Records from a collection

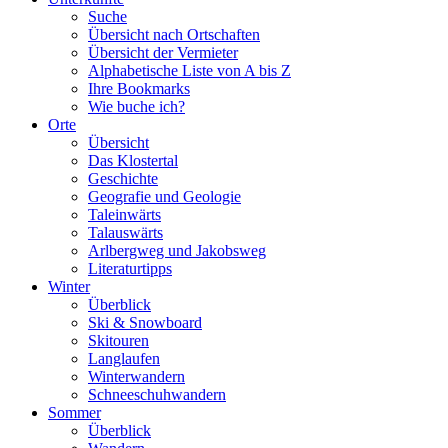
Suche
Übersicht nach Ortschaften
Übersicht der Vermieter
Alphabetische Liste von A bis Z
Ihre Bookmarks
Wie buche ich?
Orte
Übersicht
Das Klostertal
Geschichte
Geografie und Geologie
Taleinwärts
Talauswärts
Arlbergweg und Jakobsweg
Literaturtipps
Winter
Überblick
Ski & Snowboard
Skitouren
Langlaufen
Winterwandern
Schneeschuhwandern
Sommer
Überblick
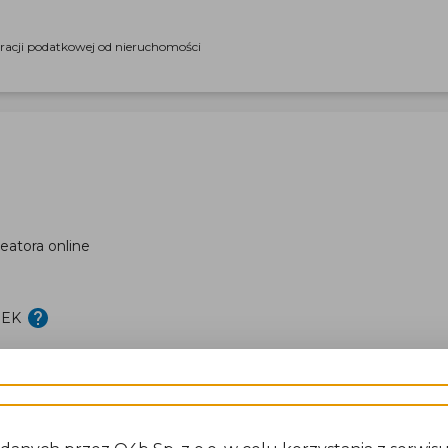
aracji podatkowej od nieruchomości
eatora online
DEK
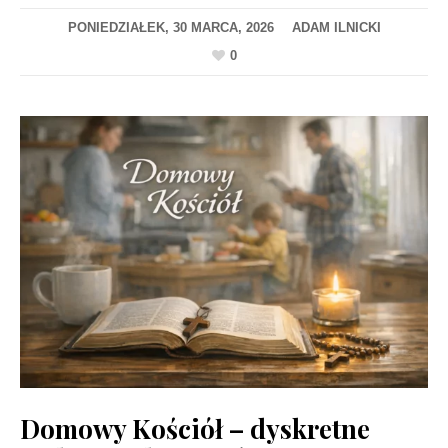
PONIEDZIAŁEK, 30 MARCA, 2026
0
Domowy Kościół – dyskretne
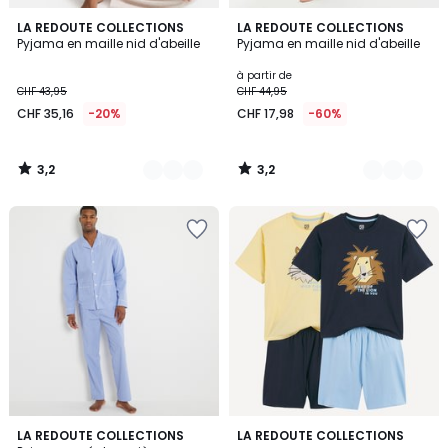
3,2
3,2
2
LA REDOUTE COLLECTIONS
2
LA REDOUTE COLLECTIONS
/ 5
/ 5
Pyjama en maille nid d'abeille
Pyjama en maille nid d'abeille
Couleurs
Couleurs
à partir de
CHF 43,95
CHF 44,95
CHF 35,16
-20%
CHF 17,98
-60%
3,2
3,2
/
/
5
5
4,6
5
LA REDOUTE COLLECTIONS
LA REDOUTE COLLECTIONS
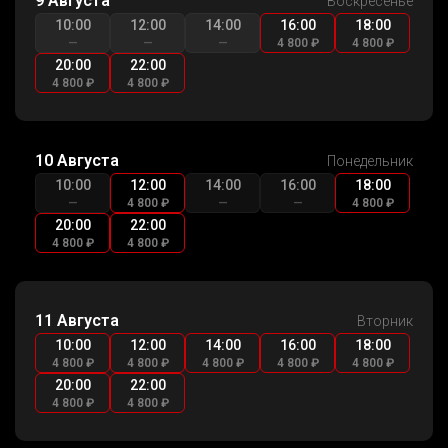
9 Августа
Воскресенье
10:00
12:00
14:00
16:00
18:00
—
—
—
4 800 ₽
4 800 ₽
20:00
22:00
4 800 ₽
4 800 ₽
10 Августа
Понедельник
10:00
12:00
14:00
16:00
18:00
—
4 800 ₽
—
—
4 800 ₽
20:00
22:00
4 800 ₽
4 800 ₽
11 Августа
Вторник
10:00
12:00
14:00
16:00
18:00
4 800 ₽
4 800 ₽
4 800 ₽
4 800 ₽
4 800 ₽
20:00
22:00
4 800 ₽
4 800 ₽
* * *
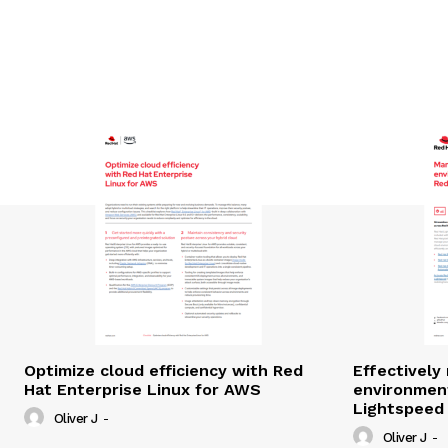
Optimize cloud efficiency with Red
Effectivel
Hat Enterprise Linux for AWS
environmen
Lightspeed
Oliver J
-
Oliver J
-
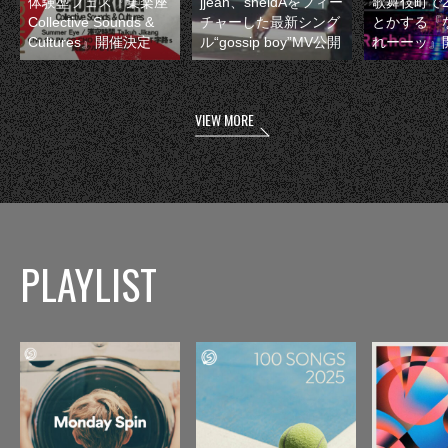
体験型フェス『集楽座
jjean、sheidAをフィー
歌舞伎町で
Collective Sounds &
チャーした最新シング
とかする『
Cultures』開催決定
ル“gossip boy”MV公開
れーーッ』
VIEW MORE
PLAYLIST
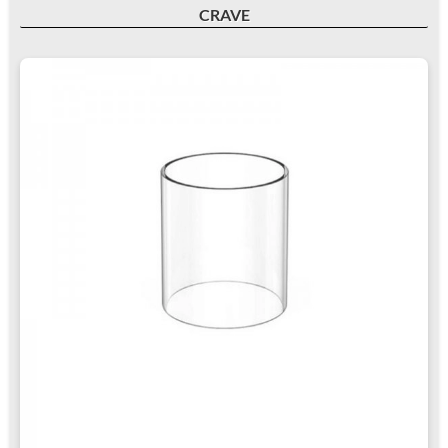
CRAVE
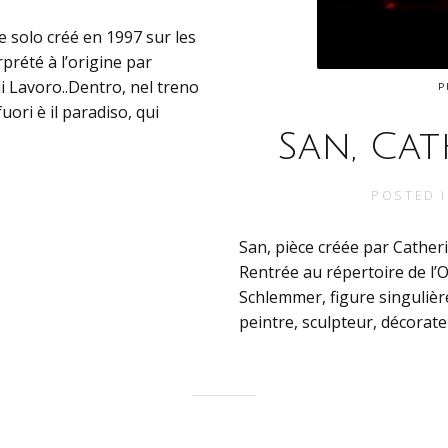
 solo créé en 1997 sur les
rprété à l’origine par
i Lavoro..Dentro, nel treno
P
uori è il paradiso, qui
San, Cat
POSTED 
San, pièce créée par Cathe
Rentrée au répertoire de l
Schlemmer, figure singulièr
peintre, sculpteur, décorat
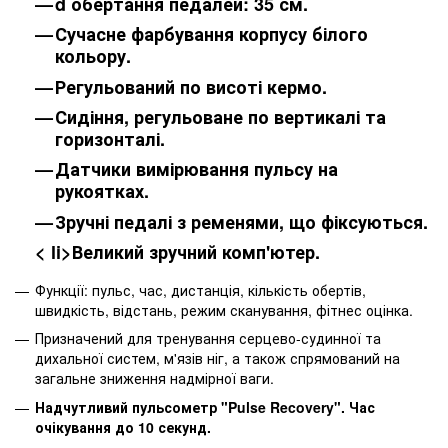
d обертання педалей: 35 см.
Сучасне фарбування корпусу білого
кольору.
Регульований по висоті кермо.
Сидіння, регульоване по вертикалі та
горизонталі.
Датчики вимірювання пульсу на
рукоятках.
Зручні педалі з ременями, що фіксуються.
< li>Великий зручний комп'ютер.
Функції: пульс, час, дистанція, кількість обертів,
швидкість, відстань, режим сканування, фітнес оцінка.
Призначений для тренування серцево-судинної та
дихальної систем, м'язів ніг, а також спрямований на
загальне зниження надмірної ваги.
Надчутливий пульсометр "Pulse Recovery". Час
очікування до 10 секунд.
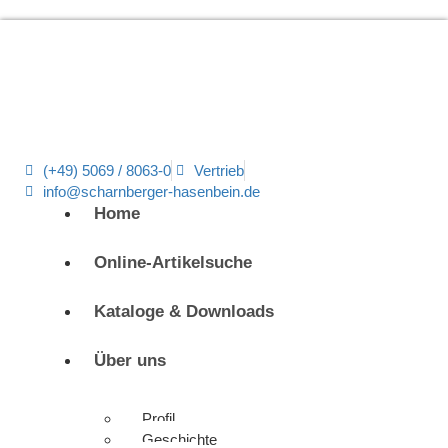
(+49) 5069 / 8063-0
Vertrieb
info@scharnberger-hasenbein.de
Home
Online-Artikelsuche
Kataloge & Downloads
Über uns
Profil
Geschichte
* * *
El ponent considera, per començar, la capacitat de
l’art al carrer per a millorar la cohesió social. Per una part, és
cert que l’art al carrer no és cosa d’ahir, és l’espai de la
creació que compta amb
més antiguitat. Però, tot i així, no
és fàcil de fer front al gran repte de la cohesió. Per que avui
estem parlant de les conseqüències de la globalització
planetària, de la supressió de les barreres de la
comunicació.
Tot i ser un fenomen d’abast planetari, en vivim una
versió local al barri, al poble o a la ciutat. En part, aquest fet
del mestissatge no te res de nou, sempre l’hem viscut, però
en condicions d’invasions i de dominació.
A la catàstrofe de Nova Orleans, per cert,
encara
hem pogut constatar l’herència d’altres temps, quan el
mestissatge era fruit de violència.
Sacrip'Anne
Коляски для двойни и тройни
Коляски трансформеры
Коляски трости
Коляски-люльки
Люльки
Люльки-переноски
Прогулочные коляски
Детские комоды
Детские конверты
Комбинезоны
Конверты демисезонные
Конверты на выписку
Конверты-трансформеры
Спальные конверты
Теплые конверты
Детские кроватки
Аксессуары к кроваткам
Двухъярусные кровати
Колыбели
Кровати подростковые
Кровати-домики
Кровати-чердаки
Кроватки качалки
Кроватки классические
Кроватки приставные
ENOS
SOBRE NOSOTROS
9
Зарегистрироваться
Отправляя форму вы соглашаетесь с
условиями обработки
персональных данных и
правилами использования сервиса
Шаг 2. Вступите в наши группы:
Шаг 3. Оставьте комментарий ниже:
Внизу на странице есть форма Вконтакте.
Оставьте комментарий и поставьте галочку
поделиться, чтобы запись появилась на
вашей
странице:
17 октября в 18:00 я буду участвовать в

### Work instruction:
Quote the data above from the line containing "Кровати-чердаки" to the line containing "Внизу на странице есть форма Вконтакте.", inclusive, and stop.

### Answer box:
Кровати-чердаки
Кроватки качалки
Кроватки классические
Кроватки приставные
ENOS
SOBRE NOSOTROS
9
Зарегистрироваться
Отправляя форму вы соглашаетесь с
условиями обработки
персональных данных и
правилами использования сервиса
Шаг 2. Вступите в наши группы:
Шаг 3. Оставьте комментарий ниже:
Внизу на странице есть форма Вконтакте.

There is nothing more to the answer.